December 22, 2020 - An amended complaint was filed.
July 21, 2020 - An investor in shares of Insperity, Inc. (NYSE: NSP) filed a lawsuit in the U.S. District Court for the Southern District of New York over alleged violations of Federal Securities Laws by Insperity, Inc. in connection with certain allegedly false and misleading statements made between February 11, 2019 through February 11, 2020.
Kingwood, TX based Insperity, Inc. provides human resources (HR) and business solutions to improve business performance for small and medium-sized businesses. Insperity, Inc. reported that its annual Total Revenue rose from over $3.3 billion in 2017 to over $3.82 billion in 2018 and that its Net Income increased from $84.4 million in 2017 to $135.41 million in 2018. On February 11, 2020, Insperity, Inc announced its fourth quarter and full year 2019 financial results. Therein, Insperity, Inc disclosed that “[t]he average profit per [worksite employee] per month declined from $272 in 2018 to $259 in 2019 on a higher than expected benefits cost trend due to elevated large healthcare claim activity.” Additionally, the Company reported that it had “recently added a new feature” in its health plan so that, beginning in 2020, Insperity will not have financial responsibility for any amount of a participant’s annual claim costs that exceed $1 million. Shares of Insperity, Inc. (NYSE: NSP) declined from $91.69 per share in February 5, 2020 to as low as $65.89 million on February 12, 2020.

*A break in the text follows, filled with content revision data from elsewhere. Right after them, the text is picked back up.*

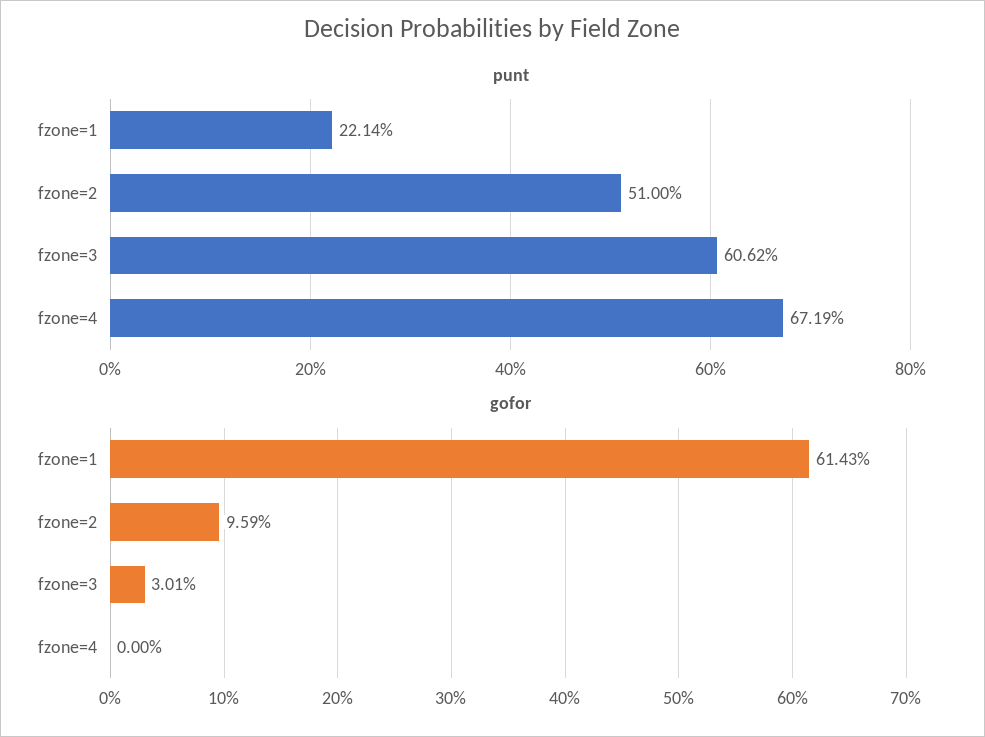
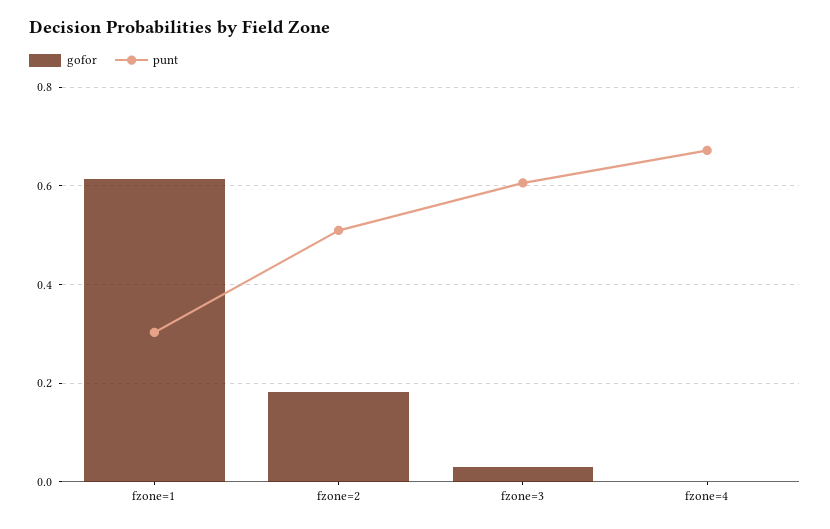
  {
    "punt": {
-     "fzone=1": 0.2214,
+     "fzone=1": 0.3,
      "fzone=2": 0.51,
      "fzone=3": 0.6062,
      "fzone=4": 0.6719
    },
    "gofor": {
      "fzone=1": 0.6143,
-     "fzone=2": 0.0959,
+     "fzone=2": 0.18,
      "fzone=3": 0.0301,
      "fzone=4": 0
    }
  }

According to the complaint the plaintiff alleges on behalf of purchasers of Insperity, Inc. (NYSE: NSP) common shares between February 11, 2019 through February 11, 2020,, that the defendants violated Federal Securities Laws.

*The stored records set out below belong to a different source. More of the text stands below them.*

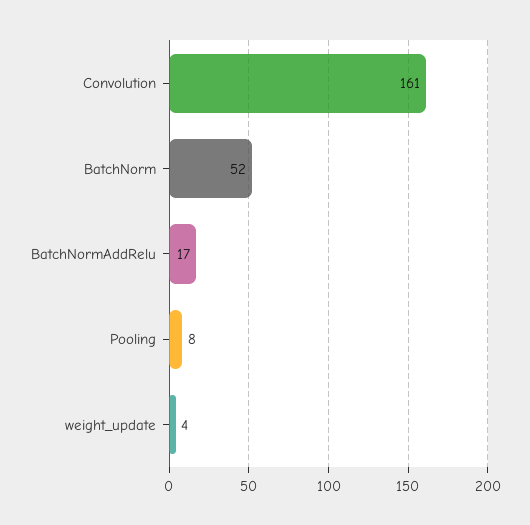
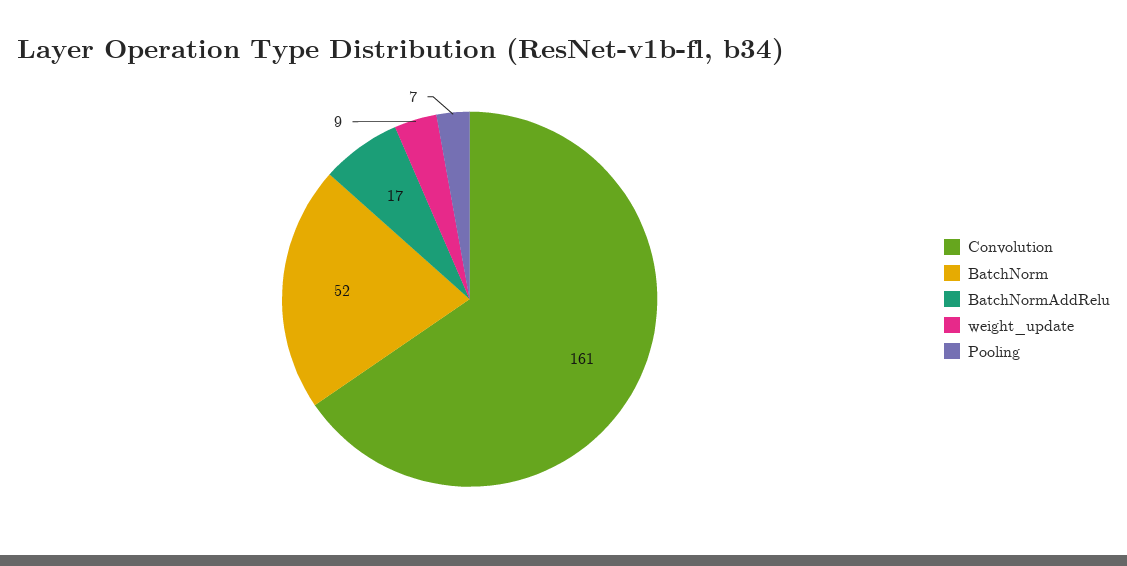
  {
    "Convolution": 161,
    "BatchNorm": 52,
    "BatchNormAddRelu": 17,
-   "Pooling": 8,
+   "Pooling": 7,
-   "weight_update": 4
+   "weight_update": 9
  }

More specifically, the plaintiff claims that between February 11, 2019 through February 11, 2020, the Defendants failed to disclose, and would continue to omit, the following adverse facts pertaining to the Company’s business, operations, and financial condition, which were known to or recklessly disregarded by Defendants: (i) the Company had failed to negotiate appropriate rates with its customers for employee benefit plans and did not adequately disclose the risk of large medical claims from these plans; (ii) Insperity was experiencing an adverse trend of large medical claims; (iii) as a mitigating measure, the Company would be forced to increase the cost of its employee benefit plans, causing stunted customer growth and reduced customer retention; and (iv) the foregoing issues were reasonably likely to, and would, materially impact Insperity’s financial results.